In a Feb. 11, 2016, letter
to the president of the commission, U.S. Treasury Secretary Jacob Lew urged the commission to reconsider its approach. In the letter, Lew challenged the EU’s “sweeping interpretation” of the EU legal doctrine of state aid, and stated that the approach could “undermine the well-established basis of mutual cooperation and respect that many countries have worked so hard to develop and preserve.”
Treasury further expressed concerns regarding EU state aid investigations in a white paper
released on Aug. 24, 2016. In this document, Treasury said, “[T]hese [state aid] investigations, if continued, have considerable implications for the United States—for the U.S. government directly and for U.S. companies—in the form of potential lost tax revenue and increased barriers to cross-border investment.
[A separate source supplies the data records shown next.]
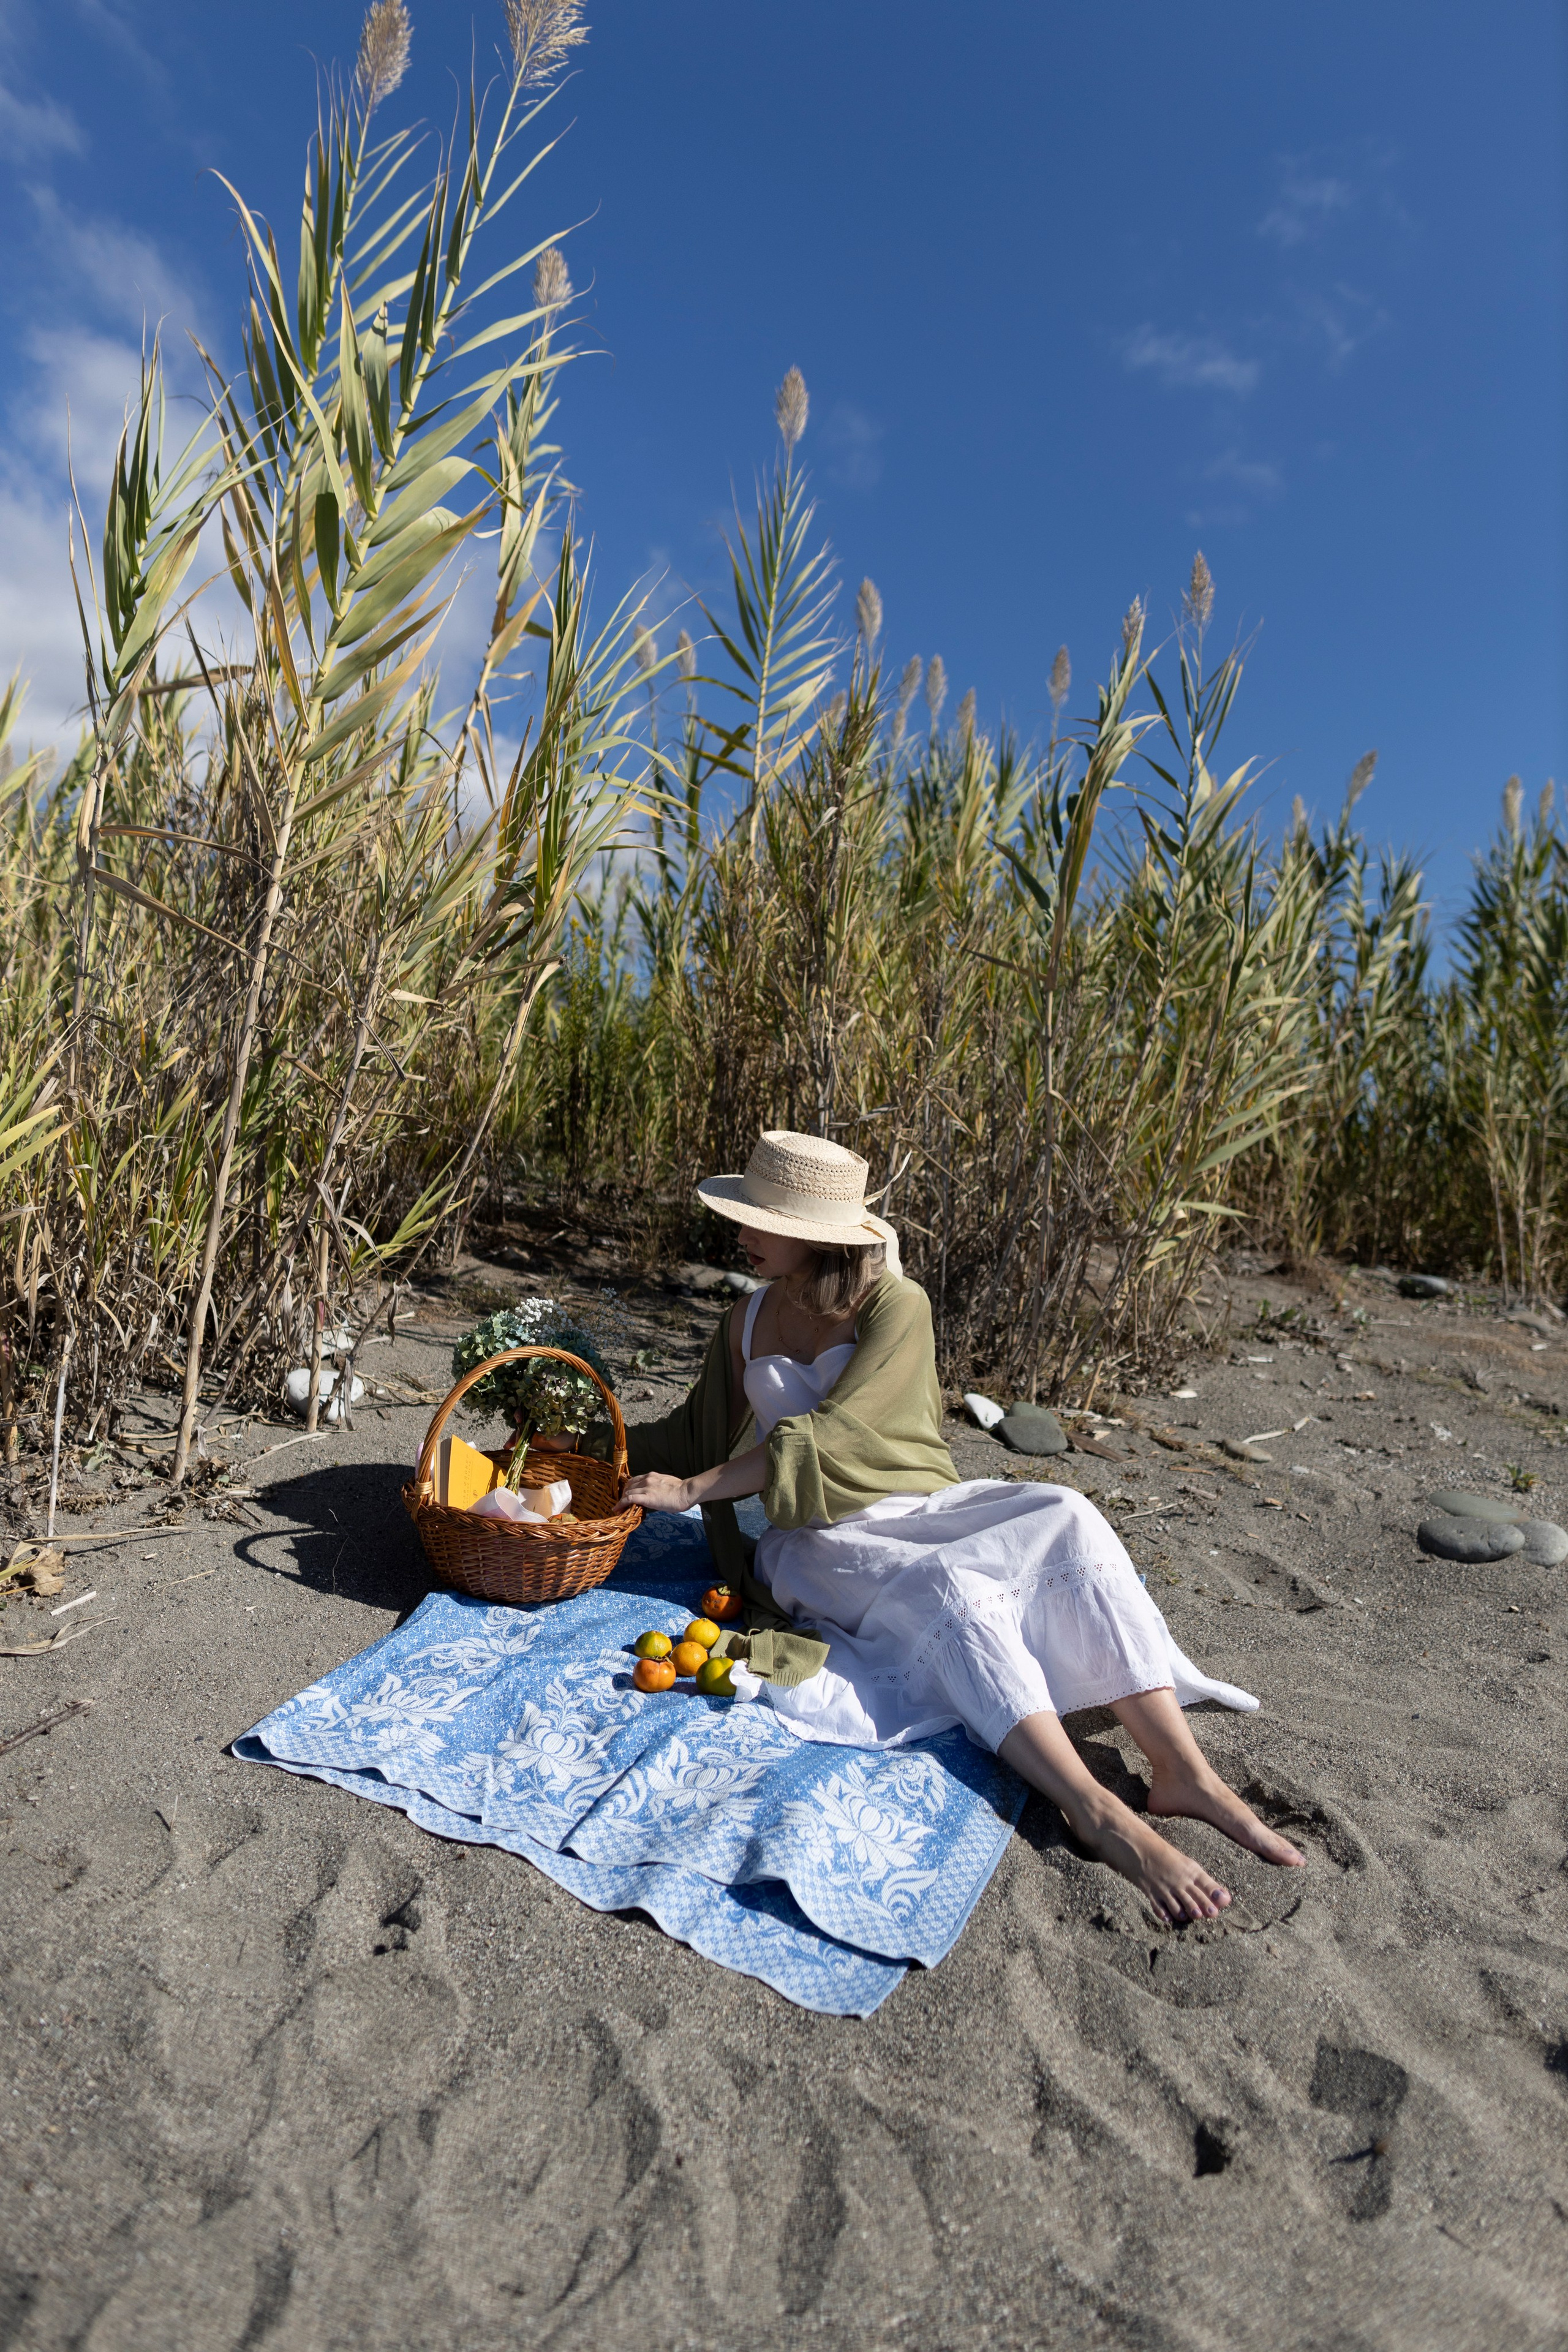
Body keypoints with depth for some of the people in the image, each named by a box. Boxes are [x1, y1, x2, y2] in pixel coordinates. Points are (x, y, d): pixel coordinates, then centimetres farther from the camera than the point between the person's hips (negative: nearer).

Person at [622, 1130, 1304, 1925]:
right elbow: (694, 1434, 22)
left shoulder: (895, 1306, -8)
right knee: (949, 1587, -34)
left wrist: (693, 1488, -18)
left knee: (1063, 1517, -30)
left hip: (917, 1509, 0)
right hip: (817, 1541, 1)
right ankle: (1096, 1813, -39)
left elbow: (830, 1435, -18)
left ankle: (1183, 1772, -32)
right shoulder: (745, 1325, 8)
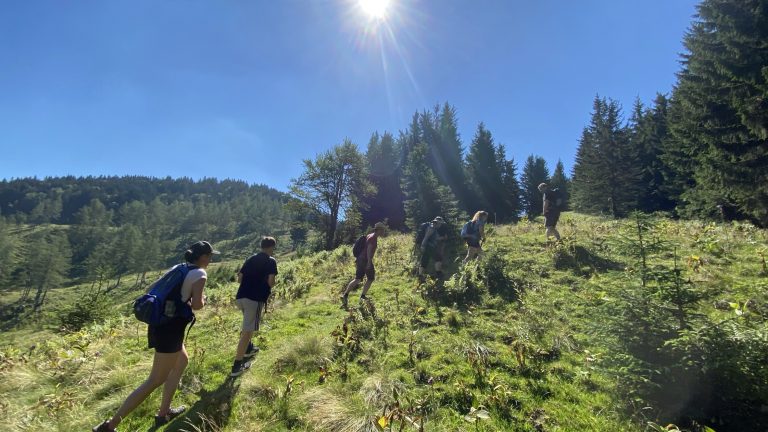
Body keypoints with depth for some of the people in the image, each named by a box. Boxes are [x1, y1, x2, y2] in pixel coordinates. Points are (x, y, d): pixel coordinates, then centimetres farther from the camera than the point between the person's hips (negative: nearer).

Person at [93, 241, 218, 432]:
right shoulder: (200, 273, -12)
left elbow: (152, 288, 16)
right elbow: (196, 305, -19)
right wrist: (203, 300, 1)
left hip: (160, 323, 10)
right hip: (171, 329, -10)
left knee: (182, 361, 26)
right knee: (155, 381, 2)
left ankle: (163, 413, 31)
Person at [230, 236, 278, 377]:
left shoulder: (250, 259, 16)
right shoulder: (271, 261, -2)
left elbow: (239, 279, 14)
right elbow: (270, 282, -11)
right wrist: (272, 283, 10)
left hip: (241, 297, 7)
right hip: (256, 299, -7)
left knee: (248, 326, 31)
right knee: (247, 331, -3)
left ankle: (248, 349, 46)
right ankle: (237, 366, -1)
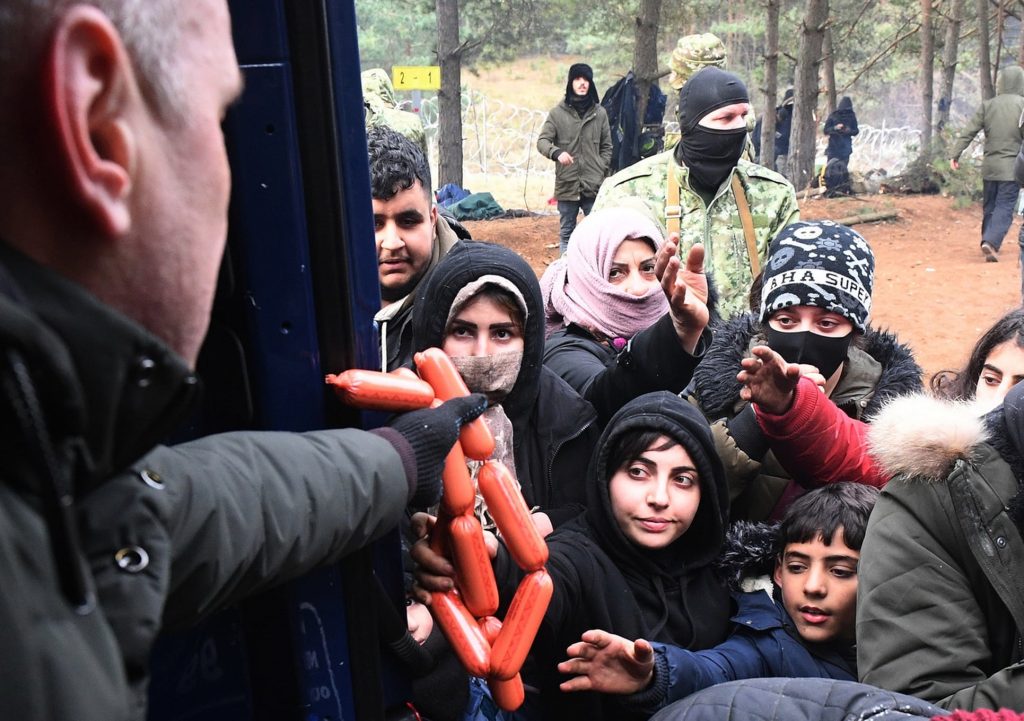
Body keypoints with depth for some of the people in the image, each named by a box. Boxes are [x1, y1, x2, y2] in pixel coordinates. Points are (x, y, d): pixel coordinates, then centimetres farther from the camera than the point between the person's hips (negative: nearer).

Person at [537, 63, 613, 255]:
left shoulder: (600, 113, 6)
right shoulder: (557, 113, 0)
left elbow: (607, 147, 13)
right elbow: (542, 141, -4)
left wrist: (601, 171, 3)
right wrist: (556, 152, -24)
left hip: (594, 186, 1)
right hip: (566, 185, -1)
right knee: (566, 233, 9)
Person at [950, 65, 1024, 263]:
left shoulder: (988, 105, 3)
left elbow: (968, 132, 0)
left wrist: (955, 154, 4)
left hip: (989, 167, 4)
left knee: (989, 207, 16)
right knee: (1005, 207, -4)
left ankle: (987, 242, 24)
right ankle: (991, 242, -21)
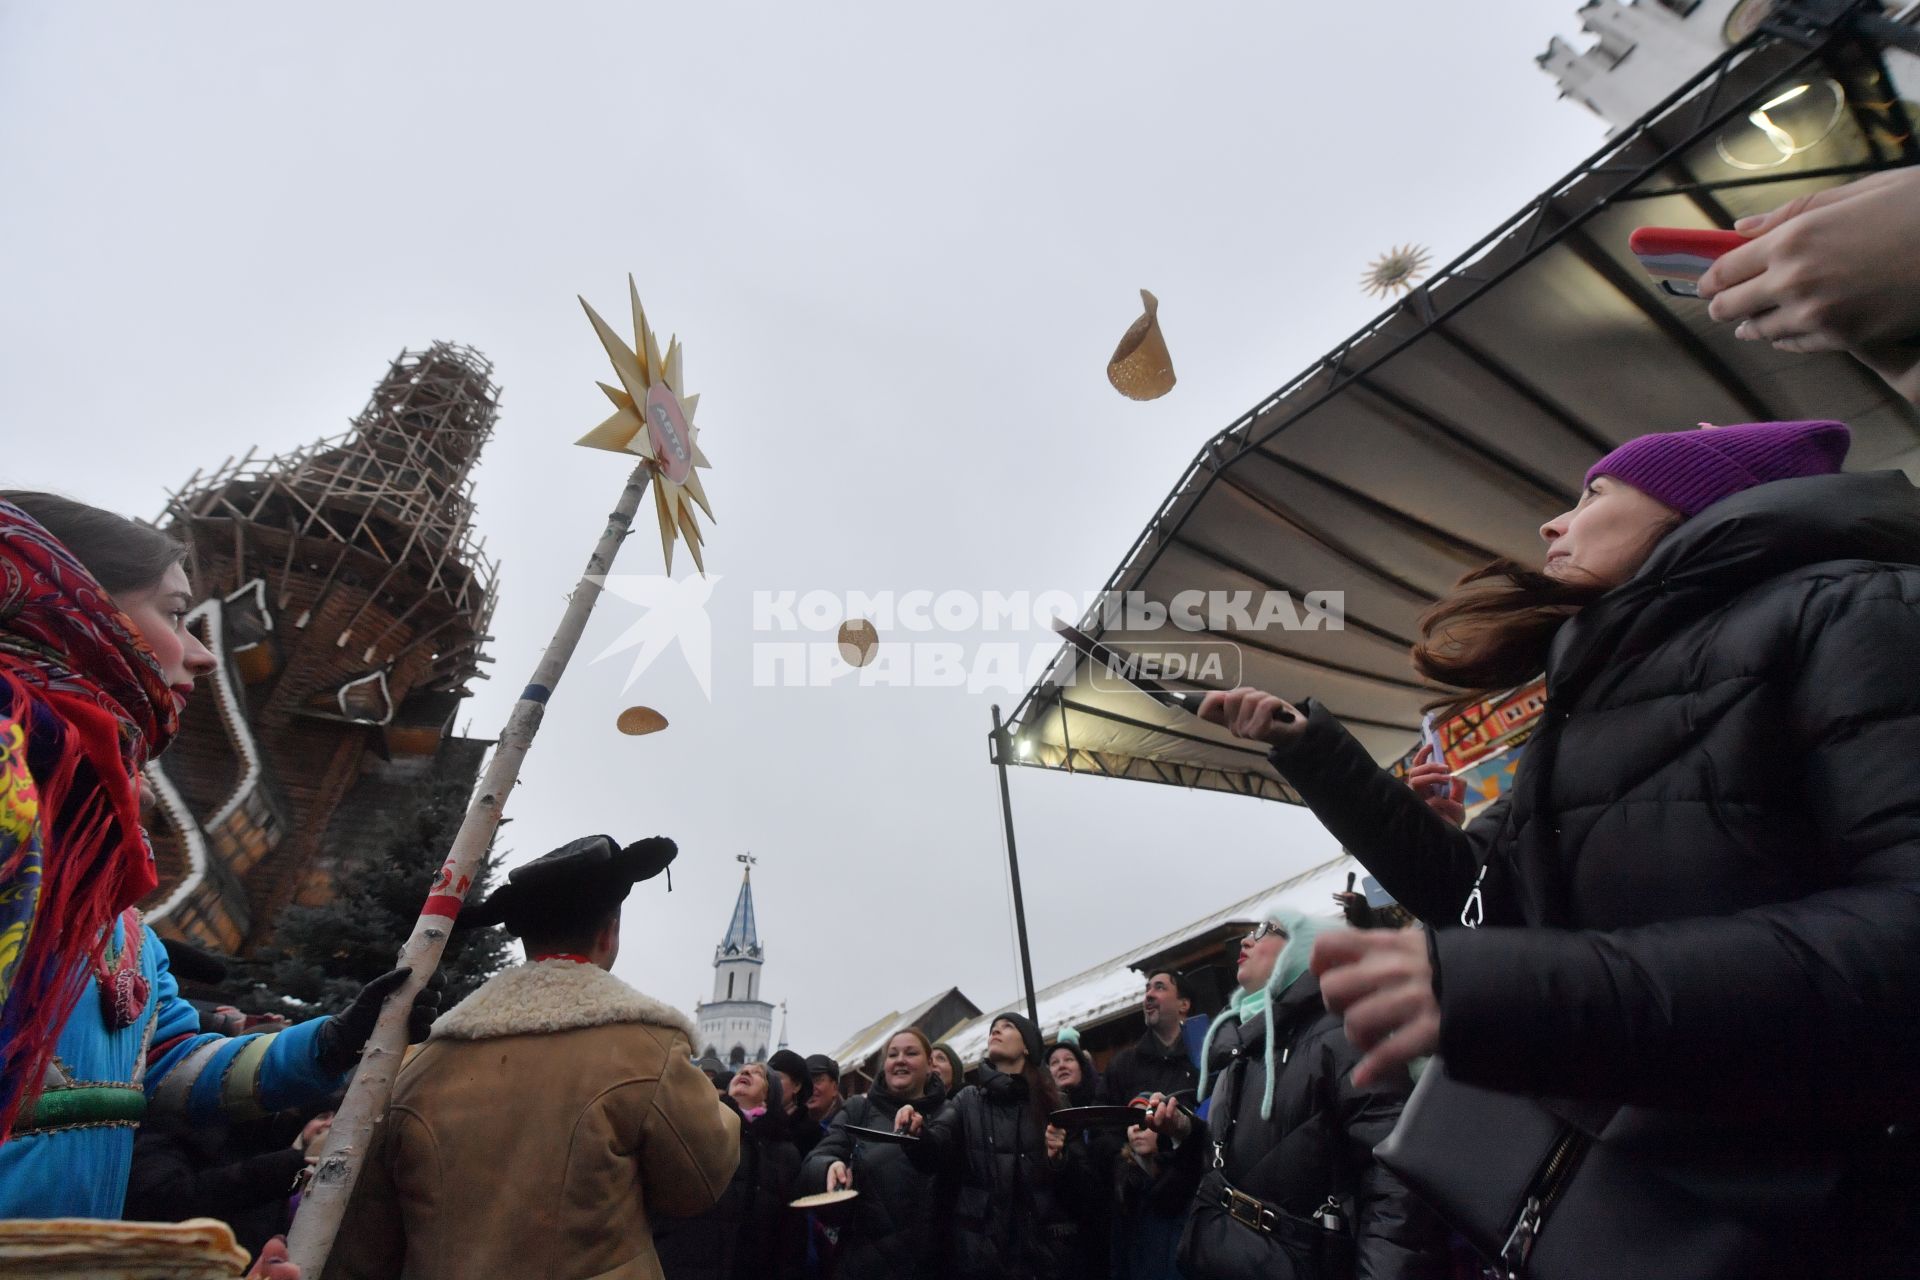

Critically, these investigations also undermine the multilateral progress made towards reducing tax avoidance.”
On Capitol Hill, tax writers from both parties have expressed their concerns about the investigations to Secretary Lew, warning that the investigations could result in retroactive taxation for U.S. multinationals.
International perspective from Grant Thornton Ireland
In working out how much tax is owed, the commission examined the allocation of profits between the company’s “head office” and its “Irish branch.” Ireland had limited transfer pricing legislation in place in the years relevant to this state aid case. While such state aid rules apply across the EU, countries retain their sovereign right in terms of setting domestic tax legislation. Thus, the amount of tax owed should be calculated under equivalent Irish tax measures that existed at that time. The commission’s conclusions in this regard will be examined closely.
Given the nature of the commission’s ruling, it is difficult to see Ireland having any option other than to defend its position. The outcome will likely result in an appeal by Ireland, ultimately to the European Court of Justice. In the meantime, it appears Ireland will be obliged to collect a significant amount of tax from Apple, with the suggestion that the money is managed by Ireland’s National Asset Management Agency in an escrow account.
It is worth noting that the commission’s focus in the Apple case was on a legacy tax structure, one of several that have since been amended in Irish tax legislation, primarily as a result of the Organisation for Economic Co-operation and Development’s base erosion and profit shifting project, but also as part of Ireland’s desire to retain a transparent tax regime. Therefore, the impact of this ruling on future investments in Ireland may be limited. For additional perspective from Grant Thornton Ireland, please see this release
by Grant Thornton Ireland.
The commission’s ruling creates further uncertainty for U.S. multinationals with tax rulings in place in the EU and raises the question whether companies can rely on such rulings given that the commission may challenge the legitimacy of a ruling.
The impact of state aid cases are retroactive and could impact U.S. taxable income by directly or indirectly affecting foreign tax credits, earnings and profits, and other U.S. federal income tax items such as allocations that rely on foreign attributes. Accordingly, U.S. multinational’s with tax rulings and similar arrangements should carefully monitor the developments in this case and other similar rulings. When a tax ruling or similar arrangement is the subject of investigation, a U.S. multinational with a comparable ruling should carefully review such an arrangement and evaluate any risk associated with the commission’s findings.